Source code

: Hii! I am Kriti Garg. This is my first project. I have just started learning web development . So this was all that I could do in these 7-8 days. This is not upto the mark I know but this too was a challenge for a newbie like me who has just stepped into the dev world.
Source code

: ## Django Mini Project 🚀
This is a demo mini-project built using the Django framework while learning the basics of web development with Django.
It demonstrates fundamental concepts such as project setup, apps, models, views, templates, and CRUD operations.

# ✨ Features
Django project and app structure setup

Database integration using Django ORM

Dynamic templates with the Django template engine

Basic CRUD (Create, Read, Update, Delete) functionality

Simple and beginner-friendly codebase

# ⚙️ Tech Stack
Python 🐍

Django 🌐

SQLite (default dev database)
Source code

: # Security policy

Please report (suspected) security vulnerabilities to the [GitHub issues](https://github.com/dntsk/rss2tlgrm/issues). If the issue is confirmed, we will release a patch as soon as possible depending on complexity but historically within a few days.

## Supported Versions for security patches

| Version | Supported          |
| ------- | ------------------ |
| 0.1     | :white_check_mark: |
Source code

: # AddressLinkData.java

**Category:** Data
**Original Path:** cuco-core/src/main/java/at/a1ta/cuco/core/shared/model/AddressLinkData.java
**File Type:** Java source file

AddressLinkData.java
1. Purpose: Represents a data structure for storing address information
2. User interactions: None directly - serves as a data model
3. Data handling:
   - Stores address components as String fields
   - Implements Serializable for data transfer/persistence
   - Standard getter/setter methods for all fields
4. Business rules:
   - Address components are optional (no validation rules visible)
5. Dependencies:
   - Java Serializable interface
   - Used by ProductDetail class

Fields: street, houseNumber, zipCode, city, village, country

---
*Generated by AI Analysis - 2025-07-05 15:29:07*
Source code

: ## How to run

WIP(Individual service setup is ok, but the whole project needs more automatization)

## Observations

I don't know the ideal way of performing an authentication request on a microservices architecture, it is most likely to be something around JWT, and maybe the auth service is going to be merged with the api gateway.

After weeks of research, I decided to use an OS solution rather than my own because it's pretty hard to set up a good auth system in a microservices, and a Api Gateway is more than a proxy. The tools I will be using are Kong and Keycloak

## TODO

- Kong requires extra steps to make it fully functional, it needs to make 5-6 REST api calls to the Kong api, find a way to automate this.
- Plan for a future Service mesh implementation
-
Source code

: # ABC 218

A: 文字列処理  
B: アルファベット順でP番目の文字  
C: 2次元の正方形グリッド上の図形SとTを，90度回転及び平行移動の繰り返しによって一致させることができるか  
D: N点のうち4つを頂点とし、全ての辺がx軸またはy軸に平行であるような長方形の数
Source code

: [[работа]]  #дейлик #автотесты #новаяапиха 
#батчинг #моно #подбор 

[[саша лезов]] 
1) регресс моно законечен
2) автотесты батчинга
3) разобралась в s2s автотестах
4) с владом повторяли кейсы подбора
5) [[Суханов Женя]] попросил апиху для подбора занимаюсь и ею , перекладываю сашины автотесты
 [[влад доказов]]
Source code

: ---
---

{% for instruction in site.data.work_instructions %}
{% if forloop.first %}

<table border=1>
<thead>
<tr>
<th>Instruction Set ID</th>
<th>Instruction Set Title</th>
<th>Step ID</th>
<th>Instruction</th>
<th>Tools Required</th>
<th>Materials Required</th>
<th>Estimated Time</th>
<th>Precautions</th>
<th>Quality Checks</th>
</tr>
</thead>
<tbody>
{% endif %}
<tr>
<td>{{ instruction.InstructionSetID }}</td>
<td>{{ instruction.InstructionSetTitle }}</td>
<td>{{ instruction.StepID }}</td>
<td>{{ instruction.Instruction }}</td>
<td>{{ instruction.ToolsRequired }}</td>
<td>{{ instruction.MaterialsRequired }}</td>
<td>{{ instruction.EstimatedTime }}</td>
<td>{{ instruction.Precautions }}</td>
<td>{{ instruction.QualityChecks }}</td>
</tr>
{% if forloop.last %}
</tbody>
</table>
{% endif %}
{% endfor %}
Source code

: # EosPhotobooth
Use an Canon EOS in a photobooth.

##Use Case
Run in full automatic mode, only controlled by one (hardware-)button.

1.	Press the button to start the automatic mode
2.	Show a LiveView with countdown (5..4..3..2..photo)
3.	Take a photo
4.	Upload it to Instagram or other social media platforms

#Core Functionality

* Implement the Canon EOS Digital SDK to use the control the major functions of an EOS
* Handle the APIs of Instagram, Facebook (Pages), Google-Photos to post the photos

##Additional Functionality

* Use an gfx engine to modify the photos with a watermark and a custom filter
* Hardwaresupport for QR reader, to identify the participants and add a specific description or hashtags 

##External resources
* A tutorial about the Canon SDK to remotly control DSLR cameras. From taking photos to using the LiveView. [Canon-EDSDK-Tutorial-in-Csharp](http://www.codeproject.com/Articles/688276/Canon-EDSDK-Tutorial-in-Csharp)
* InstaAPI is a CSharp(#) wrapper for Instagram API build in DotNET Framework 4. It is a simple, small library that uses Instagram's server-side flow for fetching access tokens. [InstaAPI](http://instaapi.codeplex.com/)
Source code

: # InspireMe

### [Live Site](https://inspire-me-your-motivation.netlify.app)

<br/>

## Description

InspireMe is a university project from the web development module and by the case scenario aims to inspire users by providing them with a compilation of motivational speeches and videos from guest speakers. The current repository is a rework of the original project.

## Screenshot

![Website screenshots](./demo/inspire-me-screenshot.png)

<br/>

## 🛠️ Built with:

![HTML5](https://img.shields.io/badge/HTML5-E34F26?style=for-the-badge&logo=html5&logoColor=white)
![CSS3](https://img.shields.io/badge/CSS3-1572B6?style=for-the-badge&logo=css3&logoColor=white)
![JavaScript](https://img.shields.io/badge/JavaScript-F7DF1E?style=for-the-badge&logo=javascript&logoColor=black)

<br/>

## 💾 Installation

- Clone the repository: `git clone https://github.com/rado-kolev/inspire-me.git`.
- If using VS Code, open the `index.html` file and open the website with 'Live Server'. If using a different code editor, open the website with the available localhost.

☆ ☆ ☆ ☆ ☆ ☆ ☆

> Work required: Reproduce the lines above word for word, from the line containing "## 💾 Installation" through the end of the entries.

> Solution to this problem:
## 💾 Installation

- Clone the repository: `git clone https://github.com/rado-kolev/inspire-me.git`.
- If using VS Code, open the `index.html` file and open the website with 'Live Server'. If using a different code editor, open the website with the available localhost.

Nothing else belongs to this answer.